Staining characteristics and antiviral activity of sulforhodamine B and lissamine green B.

PURPOSE: Fluorescein and rose bengal are dyes used routinely in the examination of the ocular surface. As part of an ongoing search for a superior ophthalmic dye with optimal specificity and sensitivity and a lack of interference with subsequent viral cultures, and as part of studies that use chemical dyes to understand better the pathophysiology of ocular surface disorders, the staining characteristics and antiviral activity of sulforhodamine B and lissamine green B were investigated.
METHODS: Staining of rabbit corneal epithelial cell cultures by sulforhodamine B and lissamine green B was compared to that of fluorescein and rose bengal. Diffusion of each dye through a collagen gel was measured. Uptake of lissamine green B by herpes simplex virus type 1 (HSV-1)-infected Vero cell cultures was compared at several times postinfection. The effect of sulforhodamine B and lissamine green B on HSV-1 plaque formation in Vero cells was determined. The cellular toxicity of sulforhodamine B and lissamine green B in vitro was examined by a quantitative 14C-amino acid uptake assay and by a qualitative cell viability assay. Finally, the effect of sulforhodamine B and lissamine green B on viral replication was compared in vivo with that of rose bengal in a rabbit model of herpetic epithelial keratitis.
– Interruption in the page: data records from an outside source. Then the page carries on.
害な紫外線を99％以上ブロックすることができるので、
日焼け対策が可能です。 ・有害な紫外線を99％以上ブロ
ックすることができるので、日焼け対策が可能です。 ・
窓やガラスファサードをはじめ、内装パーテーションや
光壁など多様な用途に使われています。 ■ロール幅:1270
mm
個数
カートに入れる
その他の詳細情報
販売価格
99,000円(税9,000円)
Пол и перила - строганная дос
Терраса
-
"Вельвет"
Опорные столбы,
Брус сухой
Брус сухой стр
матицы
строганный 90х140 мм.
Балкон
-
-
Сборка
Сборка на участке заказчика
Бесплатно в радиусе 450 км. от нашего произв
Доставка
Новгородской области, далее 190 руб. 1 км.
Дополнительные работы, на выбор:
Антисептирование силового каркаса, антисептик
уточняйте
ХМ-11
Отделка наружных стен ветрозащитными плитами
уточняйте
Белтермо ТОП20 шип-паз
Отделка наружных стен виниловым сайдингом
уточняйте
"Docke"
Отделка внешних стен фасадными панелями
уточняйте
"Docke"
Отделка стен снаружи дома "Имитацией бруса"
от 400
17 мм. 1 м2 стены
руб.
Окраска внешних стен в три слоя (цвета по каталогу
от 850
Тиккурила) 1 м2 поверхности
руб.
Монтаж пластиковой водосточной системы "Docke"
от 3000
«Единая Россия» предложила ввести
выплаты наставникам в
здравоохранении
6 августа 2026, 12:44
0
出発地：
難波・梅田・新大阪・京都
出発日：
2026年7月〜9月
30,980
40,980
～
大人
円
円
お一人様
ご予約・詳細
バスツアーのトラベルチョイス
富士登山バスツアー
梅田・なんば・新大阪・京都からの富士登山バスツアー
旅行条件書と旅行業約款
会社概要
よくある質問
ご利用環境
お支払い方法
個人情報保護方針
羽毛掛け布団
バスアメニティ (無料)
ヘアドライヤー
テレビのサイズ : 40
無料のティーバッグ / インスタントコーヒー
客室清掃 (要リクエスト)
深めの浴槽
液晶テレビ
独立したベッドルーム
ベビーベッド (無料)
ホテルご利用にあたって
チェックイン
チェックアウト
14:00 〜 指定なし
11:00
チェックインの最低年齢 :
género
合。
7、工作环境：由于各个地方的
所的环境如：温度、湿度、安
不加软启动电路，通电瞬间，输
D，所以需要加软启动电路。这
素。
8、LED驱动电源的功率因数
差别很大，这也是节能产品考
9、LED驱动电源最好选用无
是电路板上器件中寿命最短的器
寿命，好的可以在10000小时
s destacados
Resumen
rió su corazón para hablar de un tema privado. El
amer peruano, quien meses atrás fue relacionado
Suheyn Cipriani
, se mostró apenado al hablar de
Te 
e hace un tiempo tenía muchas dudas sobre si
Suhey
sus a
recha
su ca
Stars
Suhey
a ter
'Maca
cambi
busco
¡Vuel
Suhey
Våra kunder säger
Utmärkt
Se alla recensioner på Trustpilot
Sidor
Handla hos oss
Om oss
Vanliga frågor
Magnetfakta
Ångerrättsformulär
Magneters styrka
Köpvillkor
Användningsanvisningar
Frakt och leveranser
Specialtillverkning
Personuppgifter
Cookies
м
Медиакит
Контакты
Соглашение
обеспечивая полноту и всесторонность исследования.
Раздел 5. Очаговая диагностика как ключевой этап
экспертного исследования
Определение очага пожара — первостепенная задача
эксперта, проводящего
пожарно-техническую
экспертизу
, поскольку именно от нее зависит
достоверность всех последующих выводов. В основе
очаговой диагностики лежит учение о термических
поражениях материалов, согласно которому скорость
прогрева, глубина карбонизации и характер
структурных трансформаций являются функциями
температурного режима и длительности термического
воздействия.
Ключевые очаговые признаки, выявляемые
RESULTS: Rose bengal vividly stained cell monolayers of explant cultures of rabbit corneal epithelium. By light microscopy, sulforhodamine B and lissamine green B, like fluorescein, did not stain the epithelial cells, but did stain the corneal explant stroma. Pretreatment of epithelial cells with 0.25% trypsin for 5 minutes failed to induce dye uptake; however, pretreatment with 0.5% Triton X-100 for 5 minutes resulted in nuclear staining by lissamine green B, but not sulforhodamine B. When added to a collagen gel, the relative diffusion rate was fluorescein > lissamine green B > sulforhodamine B > rose bengal. By spectrophotometric analysis, HSV-1-infected and uninfected Vero cells bound equivalent amounts of lissamine green B until late in infection, when infected cells took up more dye (P < 0.001). A direct neutralization assay showed that 0.06% lissamine green B or 0.5% sulforhodamine B reduced HSV-1 plaque formation in Vero cells by greater than 50%, when present at the time of viral adsorption. By a quantitative 14C-amino acid uptake assay, lissamine green B was toxic to Vero cells in a dose-dependent manner, whereas sulforhodamine B was relatively nontoxic at the concentrations tested. By a cell viability assay, however, neither dye showed significant cellular toxicity. In a rabbit model of herpetic epithelial keratitis, rose bengal significantly reduced viral replication and recovery, whereas sulforhodamine B and lissamine green B had no effect.
CONCLUSIONS: Neither sulforhodamine B nor lissamine green B stain healthy, normal cells. Lissamine green B stains membrane-damaged epithelial cells, but sulforhodamine B does not. Both sulforhodamine B and lissamine green B stain corneal stroma. Lissamine green B inhibits HSV-1 plaque formation at low concentrations of dye in vitro, which correlates with suppression of cellular metabolism as demonstrated by a 14C-amino acid uptake assay, but does not affect cell viability. Neither sulforhodamine B nor lissamine green B inhibit viral replication or recovery in vivo.